Pour rendre ce pôle public attractif, le NFP doit réguler la finance et propose d’encadrer les investissements bancaires et de mettre en place une taxe sur les transactions financières. Parallèlement, les finances publiques seront renforcées dès les cent jours (le projet évoque la date symbolique du 4 août) par une remise en cause des politiques fiscales anti-redistributives de l’ère Macron.
Ce projet de loi de finances rectificative du 4 août rétablira l’ISF, renforcé avec un volet climatique, visant les activités les plus écocides. L’« exit tax », taxant les plus-values de cession des entreprises délocalisées, sera également rétablie. Le projet du NFP propose aussi de supprimer les « niches fiscales inefficaces, injustes et polluantes ».
Ces mesures visent à financer la politique proposée et à réduire les inégalités, dont les conséquences néfastes sur l’économie sont bien documentées. Ainsi, il sera proposé de renforcer la progressivité de l’impôt sur le revenu avec quatorze tranches (contre cinq aujourd’hui), rendant les hausses de salaires moins violentes.

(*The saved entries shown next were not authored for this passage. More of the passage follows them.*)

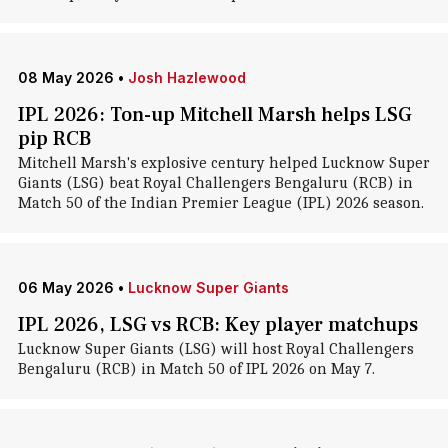
08 May 2026
•
Josh Hazlewood
IPL 2026: Ton-up Mitchell Marsh helps LSG
pip RCB
Mitchell Marsh's explosive century helped Lucknow Super
Giants (LSG) beat Royal Challengers Bengaluru (RCB) in
Match 50 of the Indian Premier League (IPL) 2026 season.
06 May 2026
•
Lucknow Super Giants
IPL 2026, LSG vs RCB: Key player matchups
Lucknow Super Giants (LSG) will host Royal Challengers
Bengaluru (RCB) in Match 50 of IPL 2026 on May 7.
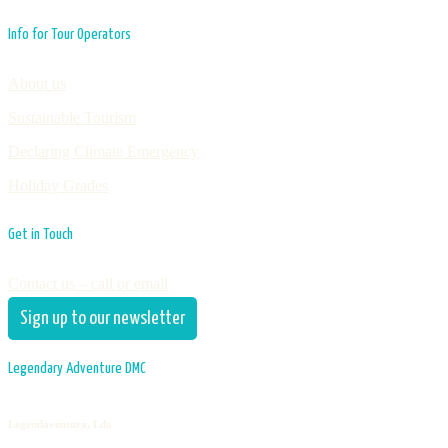
Info for Tour Operators
About us
Sustainable Tourism
Declaring Climate Emergency
Holiday Grades
Get in Touch
Contact us – call or email
Sign up to our newsletter
Legendary Adventure DMC
Legendaventura, Lda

La CSG deviendra plus progressive, et l’impôt sur l’héritage sera plus progressif, ciblant les plus hauts patrimoines avec un héritage maximum.
Un projet irréaliste ?
Ce projet mérite encore d’être précisé, ce qui pourra se faire pendant la campagne. Il fixe un cap et écarte les critiques classiques de la droite et de l’extrême droite, jouant sur l’impossibilité et le danger du projet. Le ministre de l’Économie et des Finances, Bruno Le Maire, a promis « le retour du chômage de masse » en cas d’application de ce programme, avant même sa publication.
La réalité est que les alternatives ne sont pas plus raisonnables. Le projet du Rassemblement national, fondé sur l’exploitation économique des minorités et la discrimination, ne finance aucune dépense sérieusement et s’inscrit largement dans la continuité néolibérale. Le camp macroniste, quant à lui, se targue d’un « succès économique » illusoire, la baisse du chômage s’expliquant principalement par la baisse de la productivité et des aides publiques finançant des bas salaires. La politique menée depuis 2017 a dégradé les finances publiques en affaiblissant les recettes avec des cadeaux fiscaux aux entreprises. La croissance, pourtant érigée en vertu cardinale par la majorité sortante, est en berne : le PIB du dernier trimestre est encore inférieur de 1,8 % à ce qu’il aurait été si la tendance 2009–2019 s’était poursuivie, malgré les milliards déversés. La crise du niveau de vie en est la preuve.
Pour résoudre cette situation et compte tenu de la dégradation historique de la productivité, la majorité sortante propose la répression sociale par l’austérité et la réduction des droits des travailleurs. Cette politique a déjà commencé : après la réforme des retraites en 2023 et une coupe de 10 milliards d’euros dans le budget début 2024, le gouvernement promet une nouvelle réforme de l’assurance-chômage et de nouvelles coupes budgétaires massives.
La rhétorique des « réformes douloureuses, mais nécessaires » est un classique du néolibéralisme, mais après sept ans d’Emmanuel Macron à l’Élysée, elle s’accompagne d’une évidence : ces réformes ne fonctionnent pas. Le projet du Nouveau Front populaire, en se démarquant des politiques de répression sociale, s’attaque aux vraies causes de la crise économique française. Il mérite qu’on l’examine avec attention, au-delà des postures idéologiques et des caricatures.